We thank Drs Ashar and Vadavalli for their interest in our article.
The inclusion criteria taken to indicate that keratoconus was progressive were at least 2 of the following parameters: age 10 to 36 years; UCVA/BSCVA deterioration > 0.50 diopters (D); Sph/Cyl increase > 0.50 D; K readings increase > 0.50 D; SAI/SI increase > 0.50 D; reduction in corneal thickness (thinnest point) ≥ 10 μm; and biomicroscope and confocal microscope evidence of “clear” cornea (absence of scar and Vogt striae). The worst eye was treated as first. Forty-four patients were enrolled in the first 6 months and this was followed by 48 months of minimum follow-up by the same operators. In vivo scanning laser confocal microscopy provided a reliable preoperative and postoperative measurement of mean corneal thickness in all patients, confirming that pachymetry after cross-linking does not significantly change. Postoperative pachymetric underestimation provided by the white light source involved all series (44 patients). Twenty-two patients were reexamined with the partially coherent anterior segment tomography, demonstrating that there was a not statistically significant reduction in corneal pachymetry after cross-linking treatment. An insight into pachymetric evaluation after cross-linking is now in press by the same authors of the present article. Physiological endothelial cell loss is obviously a variable parameter. Endothelial cell loss of 0.6% per year was referred to normal nonoperated corneas. We want to remark here that the percentage of endothelial cell loss by a mean of 2% per year referred in our study to keratoconic corneas often subjected to contact lens wear and treated by riboflavin ultraviolet A cross-linking (operated pathologic corneas, not normal corneas). In our long-term experience with this treatment, endothelial cell loss remains under the values reported in literature for operated eyes.

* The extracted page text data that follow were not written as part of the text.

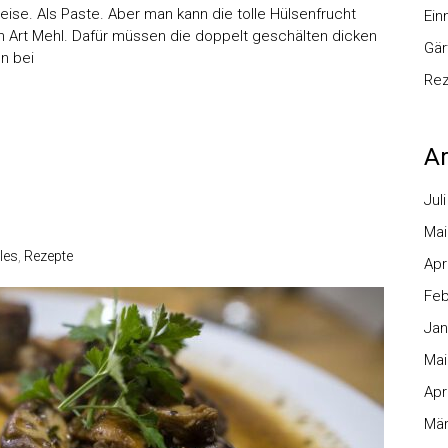
eise. Als Paste. Aber man kann die tolle Hülsenfrucht
Ei
n Art Mehl. Dafür müssen die doppelt geschälten dicken
Gär
n bei
Re
Ar
Jul
Mai
les
,
Rezepte
Apr
Feb
Jan
Mai
Apr
Mär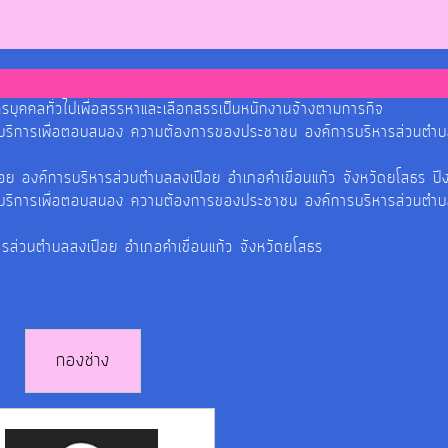
รบุคคลทั่วไปเพื่อสรรหาและเลือกสรรเป็นหนักงานจ้างตามการกิจ
รบริการเพื่อตอบสนอง ความต้องการของประชาชน องค์การบริหารส่วนตำบ
ปือย องค์การบริหารส่วนตำบลสงเปือย อำเภอคำเขื่อนแก้ว จังหวัดยโสธ
รบริการเพื่อตอบสนอง ความต้องการของประชาชน องค์การบริหารส่วนตำบ
ารส่วนตำบลสงเปือย อำเภอคำเขื่อนแก้ว จังหวัดยโสธร
กองช่าง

Young age represents the most important negative prognostic factor for keratoconus progression with higher risk of keratoplasty. In our experience, young patients under 18 years have the higher progression rate, but also reached the best functional result after cross-linking. Patients under 18 years represent 29% of our treatments. Patients between 19 and 26 years represent 58% and patients over 27 years, 13%. A comparative analysis of cross-linking results in different age groups was presented by us in the last World Ophthalmology Congress (A. Caporossi, C. Mazzotta, communication at WOC Berlin, June 6, 2010) showing that patients under 18 years old reached the best functional results. Our study was not masked but a prospective nonrandomized open trial. Uncorrected visual acuity and best spectacle-corrected visual acuity improvements were statistically significant after cross-linking as was demonstrated. It is obvious that cross-linking is not a refractive procedure but a stabilizing treatment against ectasia progression with positive refractive implications due to collagen lamellae compaction, keratoconic apex flattening, and improved corneal symmetry. To date, we have experience of more than 450 treatments in Siena with an evidence-based long-term efficacy of the treatment in progressive keratoconus, confirming all the data published in the article.